## Source data
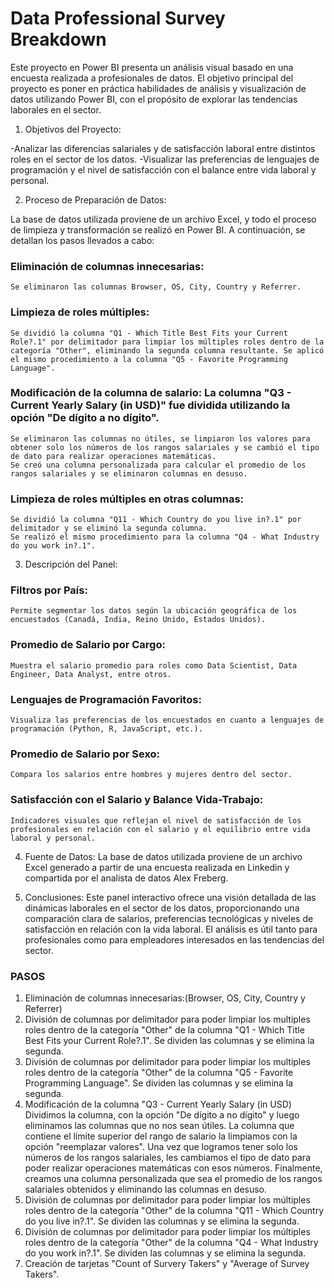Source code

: # Data Professional Survey Breakdown

Este proyecto en Power BI presenta un análisis visual basado en una encuesta realizada a profesionales de datos. El objetivo principal del proyecto es poner en práctica habilidades de análisis y visualización de datos utilizando Power BI, con el propósito de explorar las tendencias laborales en el sector.

1) Objetivos del Proyecto:

-Analizar las diferencias salariales y de satisfacción laboral entre distintos roles en el sector de los datos.
-Visualizar las preferencias de lenguajes de programación y el nivel de satisfacción con el balance entre vida laboral y personal.

2) Proceso de Preparación de Datos:

La base de datos utilizada proviene de un archivo Excel, y todo el proceso de limpieza y transformación se realizó en Power BI. A continuación, se detallan los pasos llevados a cabo:

### Eliminación de columnas innecesarias: 
    Se eliminaron las columnas Browser, OS, City, Country y Referrer.
### Limpieza de roles múltiples: 
    Se dividió la columna "Q1 - Which Title Best Fits your Current Role?.1" por delimitador para limpiar los múltiples roles dentro de la categoría "Other", eliminando la segunda columna resultante. Se aplicó el mismo procedimiento a la columna "Q5 - Favorite Programming Language".

### Modificación de la columna de salario: La columna "Q3 - Current Yearly Salary (in USD)" fue dividida utilizando la opción "De dígito a no dígito".
    Se eliminaron las columnas no útiles, se limpiaron los valores para obtener solo los números de los rangos salariales y se cambió el tipo de dato para realizar operaciones matemáticas.
    Se creó una columna personalizada para calcular el promedio de los rangos salariales y se eliminaron columnas en desuso.
### Limpieza de roles múltiples en otras columnas: 
    Se dividió la columna "Q11 - Which Country do you live in?.1" por delimitador y se eliminó la segunda columna.
    Se realizó el mismo procedimiento para la columna "Q4 - What Industry do you work in?.1".

3) Descripción del Panel:

### Filtros por País: 
    Permite segmentar los datos según la ubicación geográfica de los encuestados (Canadá, India, Reino Unido, Estados Unidos).

### Promedio de Salario por Cargo: 
    Muestra el salario promedio para roles como Data Scientist, Data Engineer, Data Analyst, entre otros.

### Lenguajes de Programación Favoritos: 
    Visualiza las preferencias de los encuestados en cuanto a lenguajes de programación (Python, R, JavaScript, etc.).

### Promedio de Salario por Sexo: 
    Compara los salarios entre hombres y mujeres dentro del sector.

### Satisfacción con el Salario y Balance Vida-Trabajo: 
    Indicadores visuales que reflejan el nivel de satisfacción de los profesionales en relación con el salario y el equilibrio entre vida laboral y personal.

4) Fuente de Datos:
La base de datos utilizada proviene de un archivo Excel generado a partir de una encuesta realizada en Linkedin y compartida por el analista de datos Alex Freberg.

5) Conclusiones:
Este panel interactivo ofrece una visión detallada de las dinámicas laborales en el sector de los datos, proporcionando una comparación clara de salarios, preferencias tecnológicas y niveles de satisfacción en relación con la vida laboral. El análisis es útil tanto para profesionales como para empleadores interesados en las tendencias del sector.
















### PASOS

1) Eliminación de columnas innecesarias:(Browser, OS, City, Country y Referrer)
2) División de columnas por delimitador para poder limpiar los multiples roles dentro de la categoría "Other" de la columna "Q1 - Which Title Best Fits your Current Role?.1". Se dividen las columnas y se elimina la segunda.
3) División de columnas por delimitador para poder limpiar los multiples roles dentro de la categoría "Other" de la columna "Q5 - Favorite Programming Language". Se dividen las columnas y se elimina la segunda.
4) Modificación de la columna "Q3 - Current Yearly Salary (in USD)  Dividimos la columna, con la opción "De dígito a no dígito" y luego eliminamos las columnas que no nos sean útiles. La columna que contiene el límite superior del rango de salario la limpiamos con la opción "reemplazar valores". Una vez que logramos tener solo los números de los rangos salariales, les cambiamos el tipo de dato para poder realizar operaciones matemáticas con esos números. Finalmente, creamos una columna personalizada que sea el promedio de los rangos salariales obtenidos y eliminando las columnas en desuso.
5) División de columnas por delimitador para poder limpiar los múltiples roles dentro de la categoría "Other" de la columna "Q11 - Which Country do you live in?.1". Se dividen las columnas y se elimina la segunda.
6) División de columnas por delimitador para poder limpiar los múltiples roles dentro de la categoría "Other" de la columna "Q4 - What Industry do you work in?.1". Se dividen las columnas y se elimina la segunda.
7) Creación de tarjetas "Count of Survery Takers" y "Average of Survey Takers".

## Task prompt
The answer must be every line of the records that holds the string "procedimiento".

## Task solution
    Se dividió la columna "Q1 - Which Title Best Fits your Current Role?.1" por delimitador para limpiar los múltiples roles dentro de la categoría "Other", eliminando la segunda columna resultante. Se aplicó el mismo procedimiento a la columna "Q5 - Favorite Programming Language".
    Se realizó el mismo procedimiento para la columna "Q4 - What Industry do you work in?.1".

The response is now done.